Fare vendita consulenziale significa entrare nei processi del cliente, fare “consulenza di processo”[1] nella vendita significa capire la traiettoria del cliente (passato, presente, ipotesi di possibili futuri) e inserirsi come elemento utile. 

Il network riguarda le reti di rapporti in cui è inserita l’azienda, ad esempio – se trattiamo con la grande distribuzione – dobbiamo sapere se stiamo trattando con una grande cooperativa legata al settore della “cooperazione bianca” di ispirazione cattolica, o se essa si riconosce ed è inserita nell’area della “cooperazione rossa” di sinistra, o se invece appartiene ad aree conservatrici, o altri network industriali o politici. 

I profili di appartenenza ai network creano profondi vincoli sulle scelte, soprattutto vincoli politici, mentali, ideologici e influenzano la decisione dei partner e fornitori cui affidarsi. 

È sbagliato basare una vendita consulenziale sulla sola pura politica o appartenenza ad un network, ma dimenticare questo dato può creare gaffe ed errori conversazionali, conoscerlo invece permette di anticipare alcuni meccanismi di funzionamento del cliente (anticipare, non certo prevedere esattamente). 

Nessun ragionamento euristico (stereotipi di ragionamento, es: è cattolico quindi….) deve essere preso come assoluto e dato per scontato. 

Missione e posizionamento

La missione rappresenta “cosa fai per chi”e “a chi sei utile e per cosa” e non va confusa con l’obiettivo economico del vendere e guadagnare. 

Il ragionamento sulla missione è intriso, nella mente di molti manager, di un costante fraintendimento tra (1) ottenere risultati aziendali per sè (vendere, guadagnare), e (2) portare risultati ai clienti, avviare “relazioni di aiuto”.

Il senso vero della missione è portare risultati ai clienti, e questo è l’unico motore vero delle vendite, è ciò che le rende possibile.

▸ **Righe di dati**:
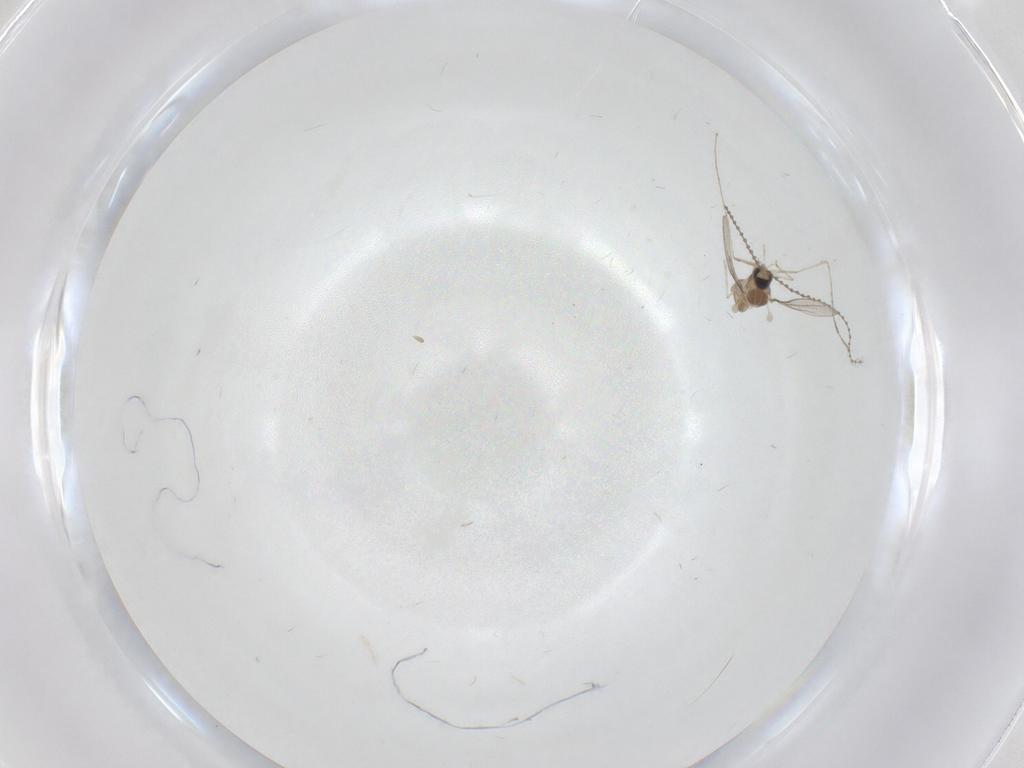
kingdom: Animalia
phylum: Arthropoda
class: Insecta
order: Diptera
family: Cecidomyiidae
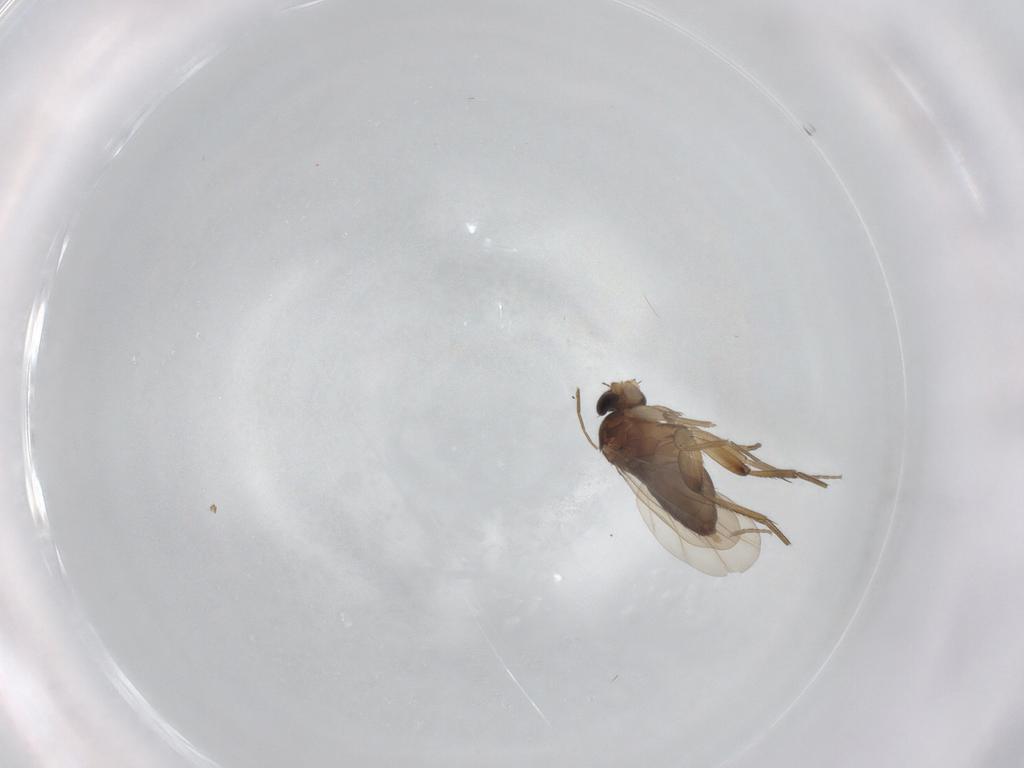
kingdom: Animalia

▸ **Consegna**: Riproduci senza modifiche il passo del testo sulla vendita consulenziale che comincia con le parole "Nessun ragionamento euristico" e si chiude dopo le parole "le rende possibile.".

▸ **Risposta**:
Nessun ragionamento euristico (stereotipi di ragionamento, es: è cattolico quindi….) deve essere preso come assoluto e dato per scontato. 

Missione e posizionamento

La missione rappresenta “cosa fai per chi”e “a chi sei utile e per cosa” e non va confusa con l’obiettivo economico del vendere e guadagnare. 

Il ragionamento sulla missione è intriso, nella mente di molti manager, di un costante fraintendimento tra (1) ottenere risultati aziendali per sè (vendere, guadagnare), e (2) portare risultati ai clienti, avviare “relazioni di aiuto”.

Il senso vero della missione è portare risultati ai clienti, e questo è l’unico motore vero delle vendite, è ciò che le rende possibile.